• Passage to read:

☆ ☆ ☆ ☆ ☆ ☆ ☆

This one is a complex and original album, odd at times, but it deserves some listens before it really sinks in. This is fine "proggy psychedelic hard rock" and if this description sounds great to you, you should definitely check it out. If you are new to the band, don't start with this one though. Concluding, I must admit that now I even prefer Invasion over Crystal Logic! And that's saying something!!

The Beginning - 80%

Lord_Elden, September 4th, 2005

Invasion is the debut of the criminally underrated MANILLA ROAD, in my opinion, the best band in the universe. As all other of their releases, it's unique and different from their other albums. At this point their music can't really be labelled Heavy Metal, it's more like Psychedelic Progressive Hard Rock with occasional hints of Hawkwindian influences (especially notable on the “space rock“ song Far Side Of The Sun). The MANILLA-sound™ isn't developed yet, but we can hear hints of future releases in the music. Strange riffs, unorthodox song structures, even a bit of epicness (listen to The Empire), and not to forget the trademark unique nasal vocals of mr Shelton, it's all present. However, it's more like an early experimental prototype of the sound they later on have developed. It's clear that they were at this point looking for their “sound“, the ideas aren't especially concrete, it's more like an unclear mish-mash of various directions that reaches the ear when the disc spins. This results in quite much jamming, or wanking as some would call it. The production is relatively bad and I don't know if that's the reason but Mark's vocal performance is weaker when compared to later masterpieces.

The first four cuts are all jam-based Hard Rock songs with psychedelic elements. The fifth, on the re-release (which I have), is a bonus track called Centurion War Games, it's a short (compared to the rest of the songs, it's short at 3:42) balladic piece with acoustic guitar. The main reason why you should get this record is the last song though, The Empire, an epic song lasting for a whole 13 minutes (13:32 to be exact). This song is quite similar in style to the recently released songs on the Mark Of The Beast album.

The songs needs some time to sink in (as always with MANILLA ROAD releases) but for fans of the band, it's definitely worth it. For everyone else, I recommend to check out the albums Crystal Logic, Open The Gates and The Deluge first.

The birth of legend - 80%

Abominatrix, March 19th, 2004

This is the oft forgotten debut record from Manilla Road, one of the absolute greats in all of metal. Recorded and released way back in 1980, it showcases a band with a large degree of talent, great ideas, but a somewhat uncertain direction. In many ways, I could compare the slightly tentative steps of this album to Judas Priest's "Rocka Rolla". Both albums are great in their own right, yet both feature a band playing with more psychedelic, rock n roll elements they're not normally recognized for. Though I'd say this record is a bit more "metal" than "Rocka Rolla", there sure isn't a hint of the semi-thrash of later albums, nor is there much of the epic grandeur for which this band is duely recognized. However, one can still see the psychedelic influence present in even the latest Manilla Road material, so it's clear that "Invasion" wasn't just a misstep for Mark Shelton and his two compatriots.

☆ ☆ ☆ ☆ ☆ ☆ ☆

• Given data:
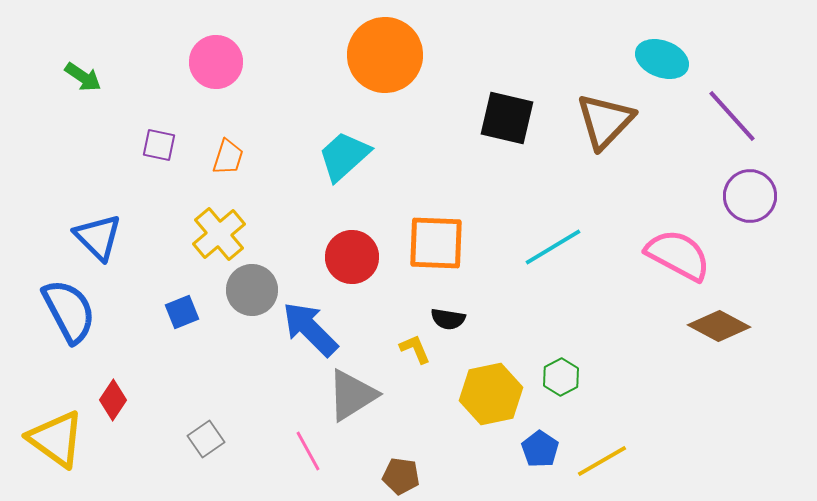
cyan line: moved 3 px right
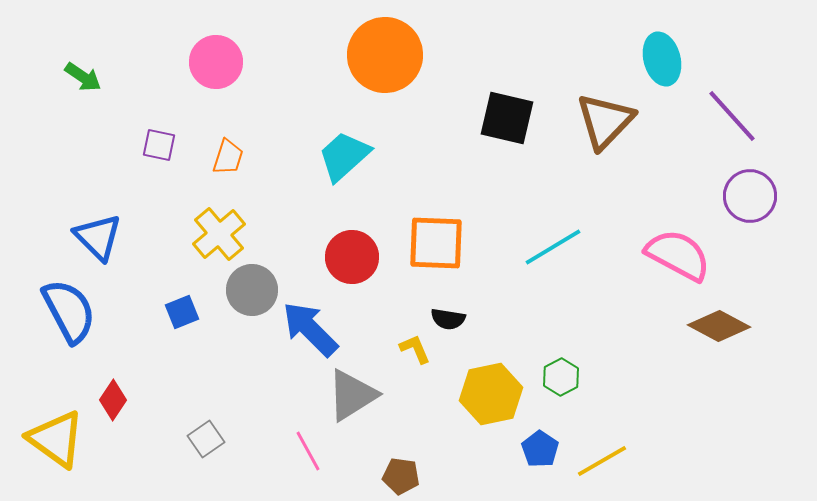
cyan ellipse: rotated 54 degrees clockwise
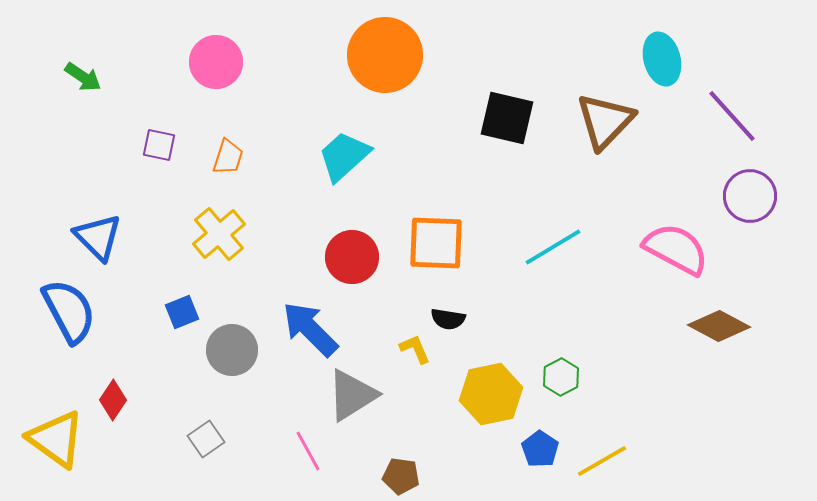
pink semicircle: moved 2 px left, 6 px up
gray circle: moved 20 px left, 60 px down
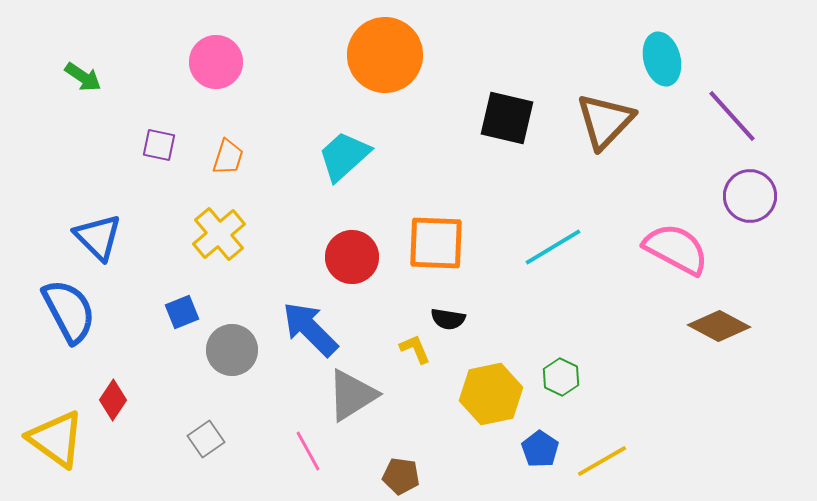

☆ ☆ ☆ ☆ ☆ ☆ ☆

• Problems to solve:
[1] In the album reviews, how long does The Empire run?
[2] Print the album reviews from "The first four" up to and including "The Beast album.".
[3] Write what comes next in the album reviews, starting after their final sentence.

• Results for each task:
[1] 13 minutes and 32 seconds (13:32).

[2]
The first four cuts are all jam-based Hard Rock songs with psychedelic elements. The fifth, on the re-release (which I have), is a bonus track called Centurion War Games, it's a short (compared to the rest of the songs, it's short at 3:42) balladic piece with acoustic guitar. The main reason why you should get this record is the last song though, The Empire, an epic song lasting for a whole 13 minutes (13:32 to be exact). This song is quite similar in style to the recently released songs on the Mark Of The Beast album.

[3]
One thing I must say in warning to those who may come across this album is that there's an awful lot of jamming. This may turn off some prospective listeners, as many of these songs are more noisy guitar antics than riffs. Bass and drums don't do much to distinguish themselves, so Mark Shelton's guitar is definitely the principal player on this album, and it's got a lot of space to do whatever the hell it wants. However, opener "The Dream Goes On" definitely features a stellar and rather strange riff, and is maybe the first indication of where Manilla Road would be going in the future. The verse riff here is staccato, choppy and just unusual (one really has to hear it to understand), and right away after the soft howls of feedback that signal the album's introduction, you know you're in for a somewhat unconventional ride. Mark Shelton's vocals are not quite the powerful wail they would become on later albums, but they're still as distinctive as ever, and in fact quite growly and sinister on this record for the most part. The nasal quality that turns many people off his singing (but which I think sounds totally unique and great) is still very much present, and there isn't any mistaking him for anyone else. At times his voice sounds a little weak, namely when he gets a little too passionate, but it's a minor quibble.

"Street Jammer" sounded pretty silly to me at first, but somehow has managed to grow into one of the album's highlights in the interim. It of course features lots of guitar wanking (I think Mark may have taken a few hints from Eric Clapton during his Cream days), and some really catchy vocals (Shelton sounds so damn cool growling out "streeeet jaaammerrrrrrrah). "Far Side of the Sun" starts out with an orgy of strange guitar noises, feedback and assorted squeaks and pings, along with a dreamy spoken monlogue..this intro could have come right out of Bob Calvert's rants on Hawkwind's "Space Ritual" disc, though of course it's not nearly as spastic as Mark Shelton isn't absolutely loony, but that's another review that doesn't even belong on this site. "Far Side of the Sun" is basically another mostly instrumental guitar-fest, and it's allright, though nothing really too interesting. The absolute and total classic on this album, though, is the closer "The Empire". This is a real epic at eleven or so minutes, and starts out with some mellow verses and an excited, powerful (if slightly poorly sung) chorus before breaking into a monstrously great riff for about ten seconds and then another orgy of guitar soloing, this time reaching to truly fantastic heights. Whatever Shelton says about this recording now, it's clear that even at this time he was a formidable guitarist, not because he could play fast or neoclassical, but because he imbued a huge amount of passion and feeling into every note he played...and the ending solo (all four or so minutes of it) of this song completely sores with conviction. This song actually reminds me quite a bit of Iron Maiden's "Children of the Damned", recorded two years later...probably a coincidence, but I definitely think the Manilla Road tune is superior. It's, of course, the most indicative hint at where the band was going, and probably the most metal sounding piece on the album...find this song, whatever you have to do to obtain it.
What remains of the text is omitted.